How to Count Calories – Part 1

How to Count Calories – Part 2

The Battle of the Calorie Counters-Guest Post

6. How many calories should I eat a day to lose weight? And when should I lower my caloric intake?

I’m not a dietitian and I recommend talking to your doctor before starting a weight loss program. Ask them how many calories you should eat a day.

For me, I tried to eat 2,000 calories or less when I first started counting my calories. It worked really well and as time went by, I lowered that by 100 calories every once in awhile. Usually I lowered my intake when I hit plateaus. When my body got used to eat 1900 calories a day, I lowered it to 1800 and so on. I never ate lower than 1600 calories a day in my weight loss journey. Anything lower than that was just too low for me–especially with my swimming program!

 

QUESTION: Is there anything else you’re burning to ask me? Ask away! 🙂

 

 

6 Responses

  1. I suppose I could try and find the answer to this in one of your earlier blogs, but here goes my question anyway. How long after you started exercising did you actually start running? I’m right at the beginnig of my journey and I would like to reclaim the runner in me (she’s been in hiatus for a very, VERY long time now). Anyway, its very different for me now…when I started running back in the day, I was younger and more fit. Anyway, should I wait until I lose a certain percentage of my current weight or should I look forward to starting to run sooner. I look forward to your response. Thanks!!!

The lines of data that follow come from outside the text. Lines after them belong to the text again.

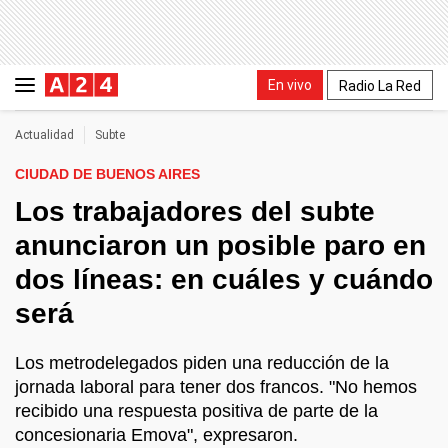
En vivo
Radio La Red
Actualidad
Subte
CIUDAD DE BUENOS AIRES
Los trabajadores del subte
anunciaron un posible paro en
dos líneas: en cuáles y cuándo
será
Los metrodelegados piden una reducción de la
jornada laboral para tener dos francos. "No hemos
recibido una respuesta positiva de parte de la
concesionaria Emova", expresaron.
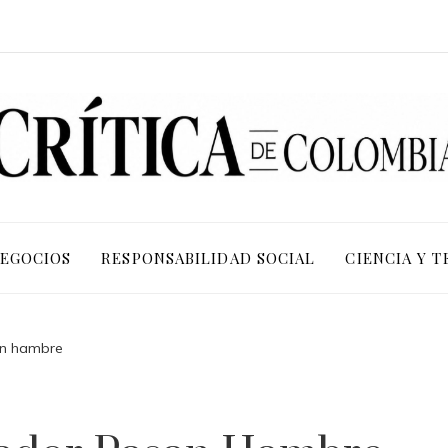
NEGOCIOS
RESPONSABILIDAD SOCIAL
CIENCIA Y 
an hambre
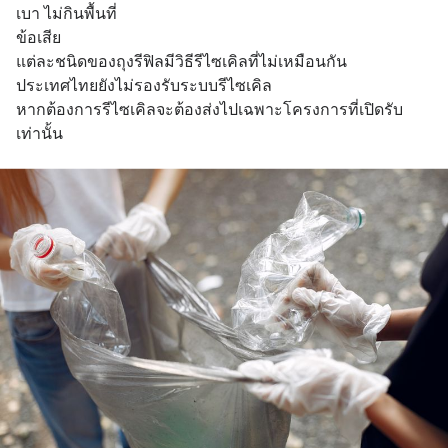
เบา ไม่กินพื้นที่
ข้อเสีย
แต่ละชนิดของถุงรีฟิลมีวิธีรีไซเคิลที่ไม่เหมือนกัน
ประเทศไทยยังไม่รองรับระบบรีไซเคิล
หากต้องการรีไซเคิลจะต้องส่งไปเฉพาะโครงการที่เปิดรับ
เท่านั้น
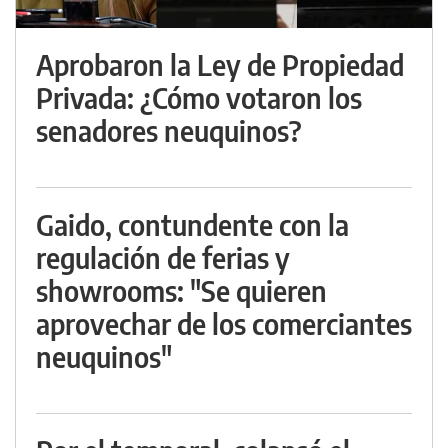
Aprobaron la Ley de Propiedad
Privada: ¿Cómo votaron los
senadores neuquinos?
Gaido, contundente con la
regulación de ferias y
showrooms: "Se quieren
aprovechar de los comerciantes
neuquinos"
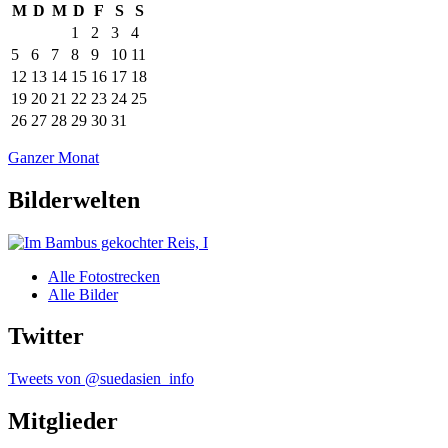
M
D
M
D
F
S
S
1
2
3
4
5
6
7
8
9
10
11
12
13
14
15
16
17
18
19
20
21
22
23
24
25
26
27
28
29
30
31
Ganzer Monat
Bilderwelten
Alle Fotostrecken
Alle Bilder
Twitter
Tweets von @suedasien_info
Mitglieder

    1. I didn’t start running until I’d lost about 75 pounds. Then I was just running on the treadmill at the gym. Once I lost about 15 more pounds I started REALLY running. It was a slow process but I doubt I could have stuck with running had I started at my heaviest. But that’s just me.

      1. That makes a lot of sense. I realize I MUST be patient. For now, I have gotten myself started by walking on the treadmill and will work on endurance while I also work on losing the weight (-16 pounds so far since I started a little over a month ago). YEY! 😉 Thank you so much.

        1. Congratulations on losing 16 so far! That’s great for one month. Keep at it. By all means, if running/walking on treadmill works for you do it. I was just too heavy and I didn’t think my joints would be very happy. Swimming was the better option for me.